DSCI 510 – Spring 2025
Project Report 2 [ 55 points ]
Due: May 4, 2025 11:59pm PT.
Submission
Submit a link to your commit on GitHub in the https://brightspace.usc.edu submission. Link to your commit looks like this (example):
https://github.com/atregubov/dsci510hw2025/commit/f37245fa79ff8df0ab8f1d160055f6 6adc94775
Final Project GitHub Repo Guidlines.
You have two options to store your project on GitHub:
1. Use your existing DCSI510 repository and create a directory “final_project” for your final project
2. Create a new repository and share it with us (use our github ids: SrinathBegudem and atregubov )
You project repository should have the following directory structure:
● src/ - folder for your source code, python files
○ config.py - a configuration file, where you can store paths, urls to your data or APIs.

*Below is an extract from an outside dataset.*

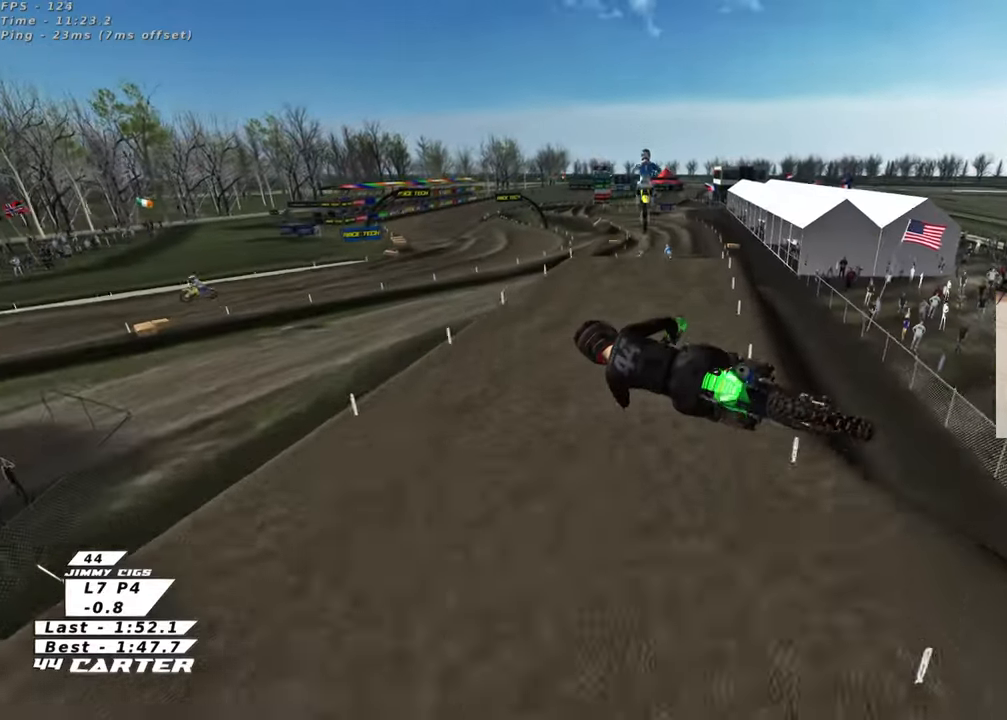
{"dt_ms": 500, "buttons": ["A", "R2"], "left_stick": "up", "right_stick": "center", "events": [[33, "A", "down"], [150, "A", "up"], [150, "left_stick", "down-right"], [217, "A", "down"], [317, "left_stick", "up-right"], [350, "A", "up"], [417, "A", "down"], [433, "left_stick", "up"]]}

● docs/ - folder for you slides/presentation
○ docs/<first–name>– <last–name>.pdf your final version of the slides
● data/ - very small sample to test data (e.g. files with no more than 20-50 lines). DO NOT put any of your data in the repository !!! Grades will be deducted if you upload your actual data!
● .gitignore - can use a template from here
https://github.com/github/gitignore/blob/main/Python.gitignore
● requirements.txt - a list of libraries you use, more on this here
https://www.freecodecamp.org/news/python-requirementstxt-explained/
● README.md - a text file with your project description
● results.ipynb - a jupyter notebook that runs your pipeline and analysis. Put all your python code in python files (.py) in src/ folder and only call functions (e.g. to get data, draw charts) from the notebook.
Please add the following sections in your README.md:
● Introduction - describe your project
● Data sources - update and use the table from your project report 1 (skip the column “Have tried to access/collect data with python?”).
● Analysis - describe type of analysis you do
● Summary of the results - you can leave this section empty if you don’t have results yet. Update it as you complete your project
● How to run - describe how to run your pipeline and reproduce results of your work/analysis, including fetching the data. We should be able to reproduce data loading/fetching and data processing. Describe what API keys for what services we need to have, don’t put your API keys here or anywhere in the repository. This section may not be fully complete at this point, but you need to provide the initial draft.
Main grading criteria - reproducibility. We should be able to follow your instructions in README.md and re-run your code and achieve the same/similar results (charts, plots, etc.) as you demonstrated in class.
If your project collects large amounts of data (e.g. you spend days or weeks collecting it), you should configure it to run on a smaller sample size data, so we could re-run it within 1-2 hours. Ask your friends to test your project before submission.